Practical Exam: Hotel Operations
LuxurStay Hotels is a major, international chain of hotels. They offer hotels for both business and leisure travellers in major cities across the world. The chain prides themselves on the level of customer service that they offer.
However, the management has been receiving complaints about slow room service in some hotel branches. As these complaints are impacting the customer satisfaction rates, it has become a serious issue. Recent data shows that customer satisfaction has dropped from the 4.5 rating that they expect.
You are working with the Head of Operations to identify possible causes and hotel branches with the worst problems.
Data
The following schema diagram shows the tables available. You have only been provided with data where customers provided a feedback rating.
Task 1
Before you can start any analysis, you need to confirm that the data is accurate and reflects what you expect to see.
It is known that there are some issues with the branch table, and the data team have provided the following data description.
Write a query to return data matching this description. You must match all column names and description criteria.

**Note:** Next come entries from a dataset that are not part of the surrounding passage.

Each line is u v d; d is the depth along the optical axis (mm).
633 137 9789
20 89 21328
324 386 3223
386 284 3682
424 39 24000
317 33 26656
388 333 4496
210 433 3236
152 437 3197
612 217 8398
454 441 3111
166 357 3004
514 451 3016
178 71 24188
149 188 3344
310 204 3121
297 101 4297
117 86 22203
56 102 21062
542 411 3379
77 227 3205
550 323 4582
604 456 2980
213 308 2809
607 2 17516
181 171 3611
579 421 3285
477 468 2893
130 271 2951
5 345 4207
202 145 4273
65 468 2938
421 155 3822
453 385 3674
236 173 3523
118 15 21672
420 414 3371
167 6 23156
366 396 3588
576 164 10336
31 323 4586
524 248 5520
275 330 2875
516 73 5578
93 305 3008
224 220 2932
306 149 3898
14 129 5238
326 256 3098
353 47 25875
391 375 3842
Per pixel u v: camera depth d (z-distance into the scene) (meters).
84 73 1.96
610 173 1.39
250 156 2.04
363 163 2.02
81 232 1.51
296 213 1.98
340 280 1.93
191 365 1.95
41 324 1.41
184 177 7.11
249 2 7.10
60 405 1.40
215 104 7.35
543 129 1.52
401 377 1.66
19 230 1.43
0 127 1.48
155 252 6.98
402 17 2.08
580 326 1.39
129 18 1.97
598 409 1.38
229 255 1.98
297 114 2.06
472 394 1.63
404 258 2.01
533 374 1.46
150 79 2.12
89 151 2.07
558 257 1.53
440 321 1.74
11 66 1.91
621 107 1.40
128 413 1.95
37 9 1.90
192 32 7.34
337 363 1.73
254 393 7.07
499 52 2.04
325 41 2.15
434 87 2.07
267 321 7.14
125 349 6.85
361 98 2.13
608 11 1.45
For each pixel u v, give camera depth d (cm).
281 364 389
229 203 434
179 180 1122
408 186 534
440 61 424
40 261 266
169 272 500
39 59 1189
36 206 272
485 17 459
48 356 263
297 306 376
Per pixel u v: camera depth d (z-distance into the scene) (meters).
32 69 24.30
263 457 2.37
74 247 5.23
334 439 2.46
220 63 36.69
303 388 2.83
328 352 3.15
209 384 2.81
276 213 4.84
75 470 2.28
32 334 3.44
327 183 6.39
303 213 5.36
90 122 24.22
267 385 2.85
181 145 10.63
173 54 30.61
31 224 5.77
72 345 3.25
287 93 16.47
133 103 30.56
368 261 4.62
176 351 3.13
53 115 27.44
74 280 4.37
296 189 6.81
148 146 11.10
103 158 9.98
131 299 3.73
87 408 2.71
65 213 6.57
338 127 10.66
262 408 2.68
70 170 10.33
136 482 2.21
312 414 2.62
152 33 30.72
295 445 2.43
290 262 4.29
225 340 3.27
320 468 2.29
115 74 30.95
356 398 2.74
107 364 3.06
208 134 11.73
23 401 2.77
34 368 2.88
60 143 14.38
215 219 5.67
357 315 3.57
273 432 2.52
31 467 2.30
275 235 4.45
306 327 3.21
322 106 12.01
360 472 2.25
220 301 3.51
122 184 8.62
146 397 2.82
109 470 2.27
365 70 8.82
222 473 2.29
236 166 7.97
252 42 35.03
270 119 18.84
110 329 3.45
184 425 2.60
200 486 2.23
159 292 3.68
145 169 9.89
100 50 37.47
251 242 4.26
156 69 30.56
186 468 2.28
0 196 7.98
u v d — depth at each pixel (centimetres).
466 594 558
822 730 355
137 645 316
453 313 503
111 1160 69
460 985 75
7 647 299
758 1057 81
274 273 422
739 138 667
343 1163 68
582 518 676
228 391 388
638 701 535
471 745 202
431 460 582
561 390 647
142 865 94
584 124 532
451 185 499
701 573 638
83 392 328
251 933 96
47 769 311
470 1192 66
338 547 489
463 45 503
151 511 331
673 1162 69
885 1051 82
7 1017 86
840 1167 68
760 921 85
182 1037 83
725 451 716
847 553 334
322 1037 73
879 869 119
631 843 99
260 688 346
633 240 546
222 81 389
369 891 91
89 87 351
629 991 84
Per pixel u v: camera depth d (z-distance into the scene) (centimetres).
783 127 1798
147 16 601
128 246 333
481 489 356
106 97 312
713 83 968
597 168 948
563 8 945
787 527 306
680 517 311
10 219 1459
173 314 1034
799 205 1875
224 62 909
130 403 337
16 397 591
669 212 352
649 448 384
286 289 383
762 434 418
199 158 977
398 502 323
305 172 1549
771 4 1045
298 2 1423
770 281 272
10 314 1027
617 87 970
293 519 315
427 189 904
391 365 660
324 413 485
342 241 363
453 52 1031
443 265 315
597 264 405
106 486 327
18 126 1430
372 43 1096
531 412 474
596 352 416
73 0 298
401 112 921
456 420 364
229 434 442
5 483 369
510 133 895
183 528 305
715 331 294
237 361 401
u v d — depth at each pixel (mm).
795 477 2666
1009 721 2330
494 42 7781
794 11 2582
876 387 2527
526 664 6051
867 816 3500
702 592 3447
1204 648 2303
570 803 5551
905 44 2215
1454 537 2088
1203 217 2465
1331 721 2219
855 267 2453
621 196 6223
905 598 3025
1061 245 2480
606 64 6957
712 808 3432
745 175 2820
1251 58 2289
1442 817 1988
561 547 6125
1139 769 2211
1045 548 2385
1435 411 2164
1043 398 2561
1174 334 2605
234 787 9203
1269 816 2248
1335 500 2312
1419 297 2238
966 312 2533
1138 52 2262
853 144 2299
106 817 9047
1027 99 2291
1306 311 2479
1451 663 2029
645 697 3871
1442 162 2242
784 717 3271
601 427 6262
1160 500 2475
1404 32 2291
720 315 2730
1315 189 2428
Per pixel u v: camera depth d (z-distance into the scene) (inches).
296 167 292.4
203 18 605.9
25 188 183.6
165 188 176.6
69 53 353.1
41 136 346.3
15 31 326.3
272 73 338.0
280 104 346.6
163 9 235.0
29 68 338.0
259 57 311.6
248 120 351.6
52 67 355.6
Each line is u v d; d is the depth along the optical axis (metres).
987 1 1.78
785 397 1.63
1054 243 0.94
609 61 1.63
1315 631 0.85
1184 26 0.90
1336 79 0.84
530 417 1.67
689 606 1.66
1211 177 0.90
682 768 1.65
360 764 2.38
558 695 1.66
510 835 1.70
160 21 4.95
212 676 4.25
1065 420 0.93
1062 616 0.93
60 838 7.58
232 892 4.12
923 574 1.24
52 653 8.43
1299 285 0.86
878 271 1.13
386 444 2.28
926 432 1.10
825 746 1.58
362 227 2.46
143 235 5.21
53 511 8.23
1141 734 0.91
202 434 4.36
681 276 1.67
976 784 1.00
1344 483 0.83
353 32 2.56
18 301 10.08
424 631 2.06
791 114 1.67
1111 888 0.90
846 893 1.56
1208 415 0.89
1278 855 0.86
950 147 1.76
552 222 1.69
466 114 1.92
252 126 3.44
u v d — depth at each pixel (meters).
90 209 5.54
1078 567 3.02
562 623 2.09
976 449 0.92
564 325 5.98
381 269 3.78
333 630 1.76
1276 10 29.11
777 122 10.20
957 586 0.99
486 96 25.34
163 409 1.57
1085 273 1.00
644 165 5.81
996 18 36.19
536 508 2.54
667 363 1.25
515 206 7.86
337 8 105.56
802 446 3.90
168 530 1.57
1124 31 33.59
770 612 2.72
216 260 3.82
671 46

| Column Name | Criteria |
|---|---|
| id | Nominal. The unique identifier of the hotel. Missing values are not possible due to the database structure. |
| location | Nominal. The location of the particular hotel. One of four possible values, 'EMEA', 'NA', 'LATAM' and 'APAC'. Missing values should be replaced with “Unknown”. |
| total_rooms | Discrete. The total number of rooms in the hotel. Must be a positive integer between 1 and 400. Missing values should be replaced with the default number of rooms, 100. |
| staff_count | Discrete. The number of staff employeed in the hotel service department. Missing values should be replaced with the total_rooms multiplied by 1.5. |
| opening_date | Discrete. The year in which the hotel opened. This can be any value between 2000 and 2023. Missing values should be replaced with 2023. |
| target_guests | Nominal. The primary type of guest that is expected to use the hotel. Can be one of 'Leisure' or 'Business'. Missing values should be replaced with 'Leisure'. |
-- This query selects specific columns from the 'branch' table and performs data cleaning and transformation operations on them.
SELECT
id, -- Selecting the unique identifier for the branch
-- Cleaning and standardizing the 'location' data by converting to uppercase, removing extra spaces, and replacing NULL values with 'Unknown'
UPPER(TRIM(COALESCE(location, 'Unknown'))) AS location,
-- Handling outliers in 'total_rooms' by setting values less than 1 or greater than 400 to 100
CASE
WHEN total_rooms IS NULL OR total_rooms < 1 OR total_rooms > 400 THEN 100
ELSE total_rooms
END AS total_rooms,
-- Handling missing values in 'staff_count' by setting it to 1.5 times the 'total_rooms' value if it's NULL
COALESCE(staff_count, total_rooms * 1.5) AS staff_count,
-- Cleaning 'opening_date' by setting NULL values, non-4-digit values, or values outside the range 2000-2023 to '2023'
CASE
WHEN opening_date IS NULL OR LENGTH(opening_date) != 4 OR CAST(opening_date AS INTEGER) < 2000 OR CAST(opening_date AS INTEGER) > 2023 THEN '2023'
ELSE opening_date
END AS opening_date,
-- Cleaning the 'target_guests' column by mapping variations to 'Business' or 'Leisure'
CASE
WHEN UPPER(TRIM(target_guests)) IN ('B.', 'B', 'BUSINESS', 'BUSNIESS') THEN 'Business'
WHEN UPPER(TRIM(target_guests)) = 'LEISURE' THEN 'Leisure'
ELSE 'Leisure' -- Default case if none of the above conditions are met
END AS target_guests
FROM
branch; -- Selecting data from the 'branch' tableTask 2
The Head of Operations wants to know whether there is a difference in time taken to respond to a customer request in each hotel. They already know that different services take different lengths of time.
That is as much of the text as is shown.